Other impediments for firms considering relocating to Paris are linguistic and legal; most international contracts are written in English and refer to British law. Philippe said that work was already under way to establish an international tribunal that could handle financial cases in English.
These measures alone would likely not be enough to make Paris more enticing than Frankfurt or Dublin; its two main rivals in the contest to woo firms relocating from London. At least seven international banks with bases in London have announced they would either move their European headquarters to Frankfurt or open subsidiaries there, and another dozen have said they would move at least some of their operations to Dublin.
So far, Paris has only gained an anticipated 1,000 new jobs, which will come in the form of employees relocated by HSBC. “At this stage there are no commitments beside HSBC’s,” said Benjamin Griveaux, junior finance minister. “We’re working on it. Today is an important signal to investors.”
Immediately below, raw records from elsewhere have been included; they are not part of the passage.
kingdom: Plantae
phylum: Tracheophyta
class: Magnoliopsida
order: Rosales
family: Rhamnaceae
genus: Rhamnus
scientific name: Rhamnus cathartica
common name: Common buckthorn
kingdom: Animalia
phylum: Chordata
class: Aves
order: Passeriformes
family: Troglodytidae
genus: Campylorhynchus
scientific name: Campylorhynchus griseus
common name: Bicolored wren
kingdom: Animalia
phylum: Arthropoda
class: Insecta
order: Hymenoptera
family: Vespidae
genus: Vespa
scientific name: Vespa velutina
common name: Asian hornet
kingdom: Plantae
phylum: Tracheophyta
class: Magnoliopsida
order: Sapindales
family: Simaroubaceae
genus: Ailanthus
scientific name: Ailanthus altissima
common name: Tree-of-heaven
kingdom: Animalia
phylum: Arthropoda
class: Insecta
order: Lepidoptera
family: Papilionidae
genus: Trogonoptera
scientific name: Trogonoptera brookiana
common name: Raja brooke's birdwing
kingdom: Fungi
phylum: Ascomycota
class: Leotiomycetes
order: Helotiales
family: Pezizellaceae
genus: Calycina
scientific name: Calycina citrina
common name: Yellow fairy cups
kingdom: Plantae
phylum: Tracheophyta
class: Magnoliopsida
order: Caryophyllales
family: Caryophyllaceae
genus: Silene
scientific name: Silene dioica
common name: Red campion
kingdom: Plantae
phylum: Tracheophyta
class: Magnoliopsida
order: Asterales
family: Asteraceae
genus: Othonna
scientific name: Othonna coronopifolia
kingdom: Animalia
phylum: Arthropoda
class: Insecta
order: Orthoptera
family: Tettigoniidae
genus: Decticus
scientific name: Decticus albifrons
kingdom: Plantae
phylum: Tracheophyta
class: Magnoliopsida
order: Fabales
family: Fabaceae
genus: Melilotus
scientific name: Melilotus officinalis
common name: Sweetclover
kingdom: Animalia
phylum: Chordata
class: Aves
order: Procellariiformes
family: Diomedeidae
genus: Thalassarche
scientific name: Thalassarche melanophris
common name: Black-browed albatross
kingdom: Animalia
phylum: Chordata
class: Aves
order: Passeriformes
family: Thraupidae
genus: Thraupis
France has some particular disincentives for businesses, including its notoriously inflexible labour laws, which have “seemed to be, if not always the reality, a major deterrent to doing business in France”, said Iain Begg, Professorial Research Fellow at the European Institute at the London School of Economics.
Macon has put the goal of reforming those laws and streamlining the nation’s cumbersome bureaucracy at the forefront of his presidency, but it won’t be easy. When the previous administration attempted labour law reform, France was paralysed by sporadic demonstrations for months.
The government also said it would open three new public international high schools in and around the French capital by 2022, in addition to the six that already exist.